The right collaboration tools can help a retailer grow from standalone manual activities to connected processes in which information flows seamlessly. From here, retailers develop automated (or smart) processes in which workflow and triggers are set up to engage the next step automatically while routing and tracking the overall process through to completion.

One manual process that can benefit from this kind of automation is product recall. Recalls put retailers in a reactive mode that creates a chain of manual commands, ultimately resulting in removing the product and disposing of it or returning it to the supplier. Throughout this process, the retailer must act in accordance with industry expectations, compliance standards, or both. Lack of insight from the corporate level as to how well the stores have complied creates a series of redundant communications among stores and headquarters.

Clearly, an automated system for managing the recall process—including tracking compliance and information filtering to prevent notification to stores not affected by the recall—can result in huge efficiencies. And product recalls are not the only way retailers can benefit from the efficiencies of smart processes. Imagine the business impact of automating processes such as seasonal merchandise ordering, employee performance reviews, store walk checklists or preparation processes, and merchandise transfers.

The Microsoft Office System, made up of servers, services, and applications, offers a way for retailers to build on their existing investments to improve and solve business inefficiencies.

Simplifying product recalls by creating a collaborative workspace

A product recall is a manually intensive process that provides an excellent case for business process automation. Typically, a retail corporate office (or home office) is notified about a recall by the manufacturer of the recalled product and is required to pull all affected items from the stores and distribution centers.

The home office usually sends e-mail notifications to store managers and distribution managers, and it is the managers' responsibility to comply. The store manager must use the inventory system to determine how many SKUs are in stock, and then appoint a store associate to locate and pull the product. Sometimes the products must be returned to the manufacturer; other times they are destroyed. The same process must happen at the distribution centers.

Next, the store manager or distribution center must process the paperwork to show the loss of inventory. Sometimes this occurs by opening a spreadsheet and charging the goods to a specific code or by faxing a completed paper form to headquarters or to the regional office. Occasionally, for customer satisfaction and safety reasons, the retailer must also contact customers who purchased the product.

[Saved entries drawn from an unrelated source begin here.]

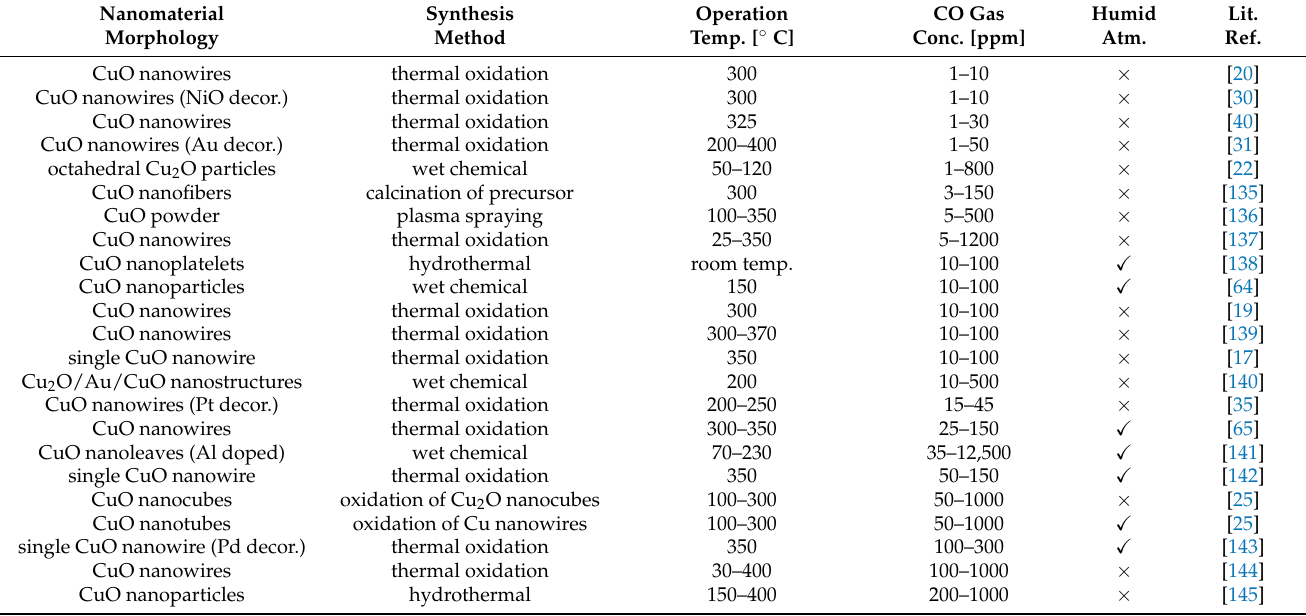
Table 3. A summary of sensing carbon monoxide (CO) with copper oxide-based devices.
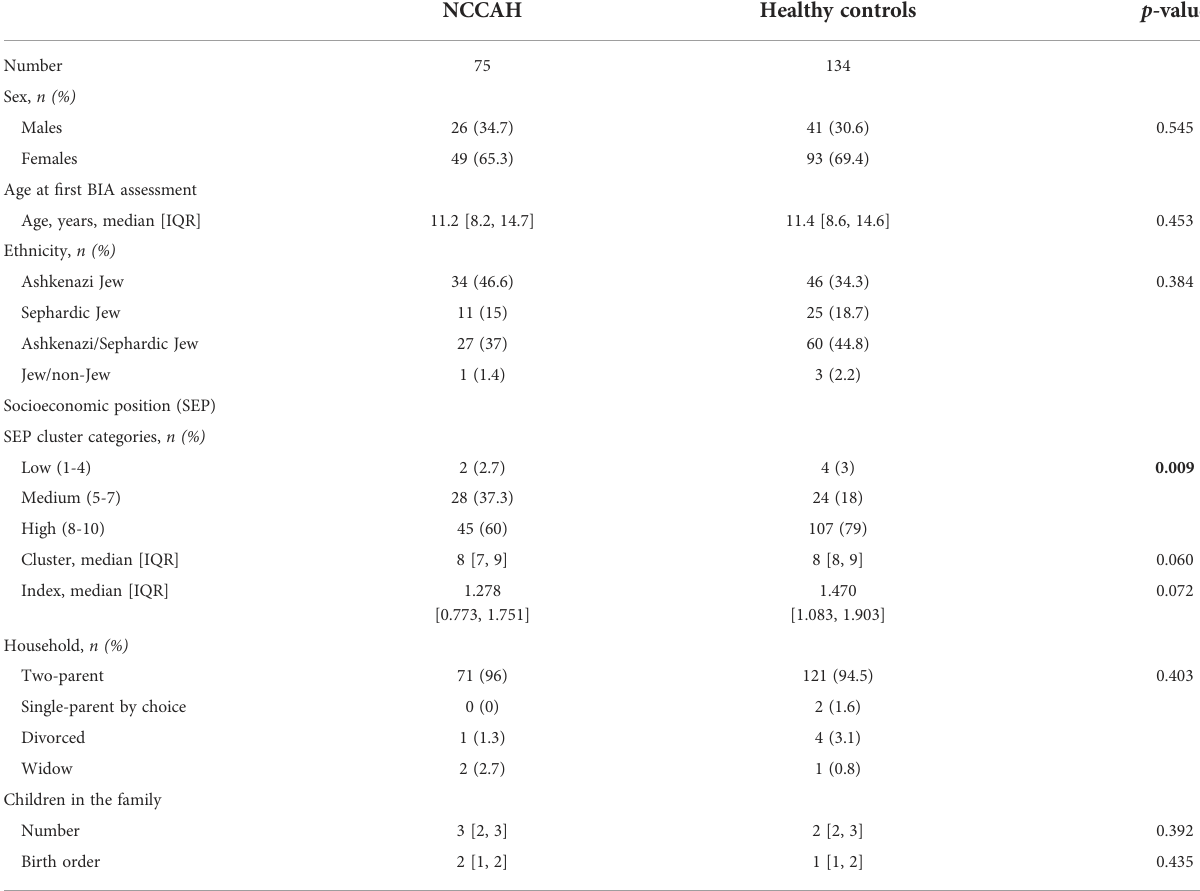
TABLE 1 Sociodemographic characteristics of the NCCAH group and their healthy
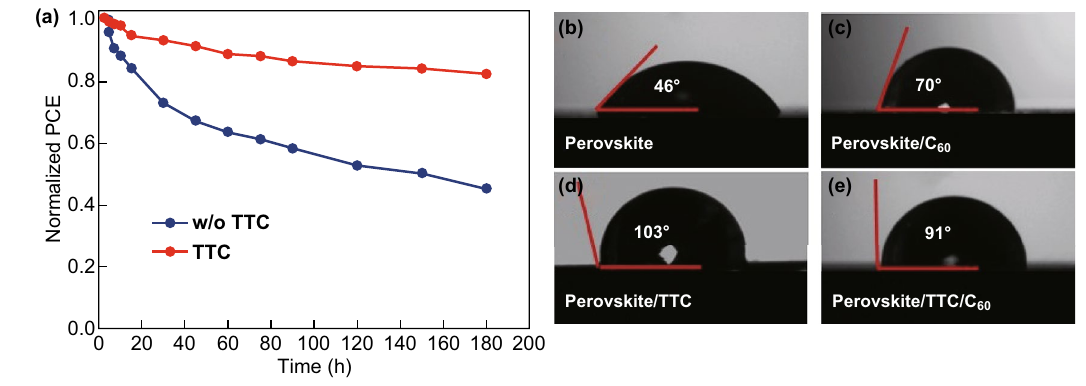
Fig. 4 a Device stability of control and TTC-based PVSCs. The contact angles of different films: b perovskite, c perovskite/C 60 , d perovskite/ TTC, and e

Few retailers are satisfied with their current systems for product recalls. Above all, the lack of tracking and reporting on this process means the retailer does not know when or what stores have complied and what percentage of the total recall has been completed system-wide.

Automating the product recall process

Microsoft provides solutions that can help to enhance process control and efficiency, reducing overall costs by providing a unified platform for documenting, analyzing, modeling, and automating business proc¬esses. These streamlined processes enable better management of process risks by increasing the accuracy and predictability of information. And, through flexible and scalable Microsoft solutions that integrate into existing systems, they increase return on solution investments.

The Microsoft Team and Enterprise Collaboration Platform delivers streamlined business processes through XML-based Microsoft Office InfoPath information gathering program forms and workflow-enabled Microsoft Windows SharePoint Services team sites. Creating a centralized location for managing all pieces of a process improves efficiencies and the ability to track each stage of the process. It also provides a digital list of what stores have not complied. Most importantly, Microsoft solutions help to eliminate tedious paper-based processes, enabling managers to spend time on more valuable jobs, such as working with customers and ensuring that employees are on task.